═══ 抜き出した文章 ═══

バジルは、節間が狭く茎が太く葉の緑の濃いもの、害虫や病害の被害に遭っていないものが良い苗です。本葉が4~5枚になったものが植え付けに適した苗の大きさです。
バジルの苗の植え付け適期は、春(4月~7月)と秋(9月~10月)です。
バジルは18℃~28℃が生育がもっとも良くなる温度です。日中の平均気温が15℃以下では生育が緩慢になります。
バジルの苗を植える間隔は30cm以上です。
バジルは根が地上に露出すると太陽光で根を傷めてしまい、生育不良の原因になってしまいます。タイミングよく株元に土を寄せておきましょう。
間引きの直後に苗が倒れないように土寄せしておきます。
また水やりや降雨で用土は自然に減ってしまいます。根元周りの用土が減ってきたときにも土寄せをしましょう。
根が完全に露出すると株の生育に影響するので早めに土寄せするのがポイントです。
株周りの固くなった用土の表面を軽くほぐしてから株元に寄せておきます。プランター栽培では用土が減ってきたら新しい用土を足しましょう。
バジルは草丈が高くなると開花が始まって茎葉が固くなり風味が落ちてしまいます。一定の高さになったら摘芯を行いましょう。
摘芯とは枝の先端部分を切り取ることです。

═══ 元のデータ ═══

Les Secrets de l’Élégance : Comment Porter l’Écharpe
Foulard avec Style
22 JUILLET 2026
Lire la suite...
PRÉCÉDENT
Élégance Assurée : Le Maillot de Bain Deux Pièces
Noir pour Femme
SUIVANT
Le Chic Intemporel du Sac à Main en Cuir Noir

═══

解く問題:
1 > バジルの文章にある「バジルの苗を植える間隔は30cm以上です。」という文を英語に訳してください。
2 > バジルの文章を読んで、次の問いに答えてください。
(a) バジルの生育がもっとも良くなる温度は何度ですか。
(b) 植え付けに適した苗は、本葉が何枚になったものですか。
(c) プランター栽培で用土が減ってきたら、どうしますか。
3 > バジルの育て方の文章を、最後の一文の次から書き続けてください。
記録は文章とは別の資料です。

書いた答え:
1 > Basil seedlings should be planted at least 30 cm apart.

2 >
(a) 18℃~28℃です。
(b) 4~5枚です。
(c) 新しい用土を足します。

3 >
バジルは主枝(中央の太く伸びる枝)の先端部分を摘芯することで根元から脇芽がたくさん出るようになります。
バジルは摘芯した枝を挿し木(挿し芽)するだけで簡単に株を増やすことができます。
3~4節ついた固めの枝を用土に挿しておき、反日蔭になる場所に鉢を置いておきます。
2週間ほど水やりを続けて、新芽が出始めたら畑に定植できます。
バジルは花を咲かせると風味が落ちてしまうため、花が咲いたら早めに(できれば蕾のうちに)摘み取るのがポイントです。
花芽(蕾)ができると栄養が新しい茎葉に回らなくなってしまうため、開花前に摘み取って株の充実を図りましょう。
バジルは時期に関係なく一定の枝(節)の長さになると開花する性質をしています。収穫が終わる秋まで開花させないようにしましょう。
側枝は長さが20cmを超えたら、根元部分から約10cmのあたりを切って摘芯します。
バジルは先端の葉だけを摘み取って収穫していると、株のバランスが悪くなって葉も小さくなってしまいます。
初夏(7月下旬~8月上旬)に、根元から10cmほど残して株全体を切り戻しておくと、秋前にはふたたび柔らかい茎葉を収穫することができるようになります。
バジルは成長にあわせて水やり方法を変えます。種まき後(苗の植え付け後)から約1週間程度はこまめに水やりをしますが、その後は用土の表面が乾いたタイミングで水やりをしましょう。
バジルは極度の乾燥を嫌います。用土の表面が乾いたときが水やりのタイミングです。
種まき後や苗の植え付け後の約1週間は、水切れにならないように用土の表面が乾いたタイミングでこまめに水やりをしましょう。
プランター栽培では1回の水やりで鉢底から染み出るくらいたっぷりと与え、露地栽培では1株あたり1.5~2Lが目安です。表面だけでなく用土の中に染み込むまで与えましょう。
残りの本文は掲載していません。